> About this exercise: Please retype the material line for line, starting at its very beginning and stopping after the line that contains "Malta LOFTLIGHT". Leave the pictures out.

# # # # #

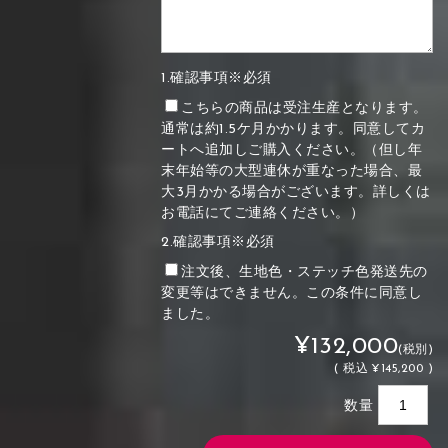
1.確認事項※必須
こちらの商品は受注生産となります。
通常は約1.5ケ月かかります。同意してカ
ートへ追加しご購入ください。（但し年
末年始等の大型連休が重なった場合、最
大3月かかる場合がございます。詳しくは
お電話にてご連絡ください。）
2.確認事項※必須
注文後、生地色・ステッチ色発送先の
変更等はできません。この条件に同意し
ました。
¥132,000
(税別)
(
税込
¥145,200 )
数量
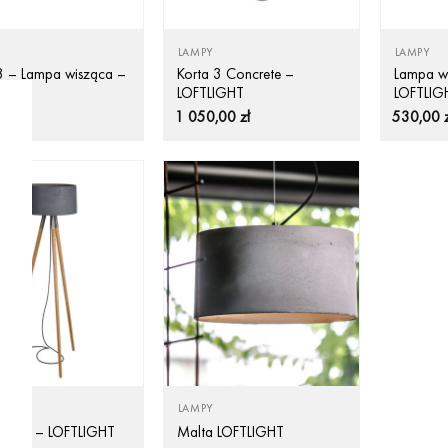
LAMPY
LAMPY
3 – Lampa wisząca –
Korta 3 Concrete –
Lampa wi
IGHT
LOFTLIGHT
LOFTLIG
00
zł
1 050,00
zł
530,00
LAMPY
 Floor – LOFTLIGHT
Malta LOFTLIGHT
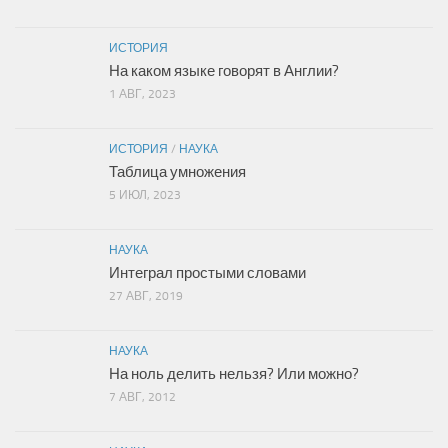
ИСТОРИЯ
На каком языке говорят в Англии?
1 АВГ, 2023
ИСТОРИЯ
/
НАУКА
Таблица умножения
5 ИЮЛ, 2023
НАУКА
Интеграл простыми словами
27 АВГ, 2019
НАУКА
На ноль делить нельзя? Или можно?
7 АВГ, 2012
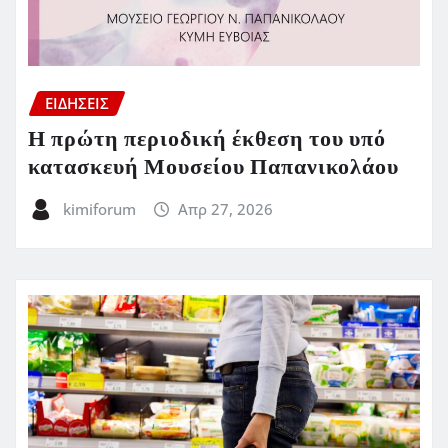
ΕΙΔΗΣΕΙΣ
Η πρώτη περιοδική έκθεση του υπό
κατασκευή Μουσείου Παπανικολάου
kimiforum
Απρ 27, 2026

# # # # #

> Answer box:
1.確認事項※必須
こちらの商品は受注生産となります。
通常は約1.5ケ月かかります。同意してカ
ートへ追加しご購入ください。（但し年
末年始等の大型連休が重なった場合、最
大3月かかる場合がございます。詳しくは
お電話にてご連絡ください。）
2.確認事項※必須
注文後、生地色・ステッチ色発送先の
変更等はできません。この条件に同意し
ました。
¥132,000
(税別)
(
税込
¥145,200 )
数量
LAMPY
LAMPY
3 – Lampa wisząca –
Korta 3 Concrete –
Lampa wi
IGHT
LOFTLIGHT
LOFTLIG
00
zł
1 050,00
zł
530,00
LAMPY
 Floor – LOFTLIGHT
Malta LOFTLIGHT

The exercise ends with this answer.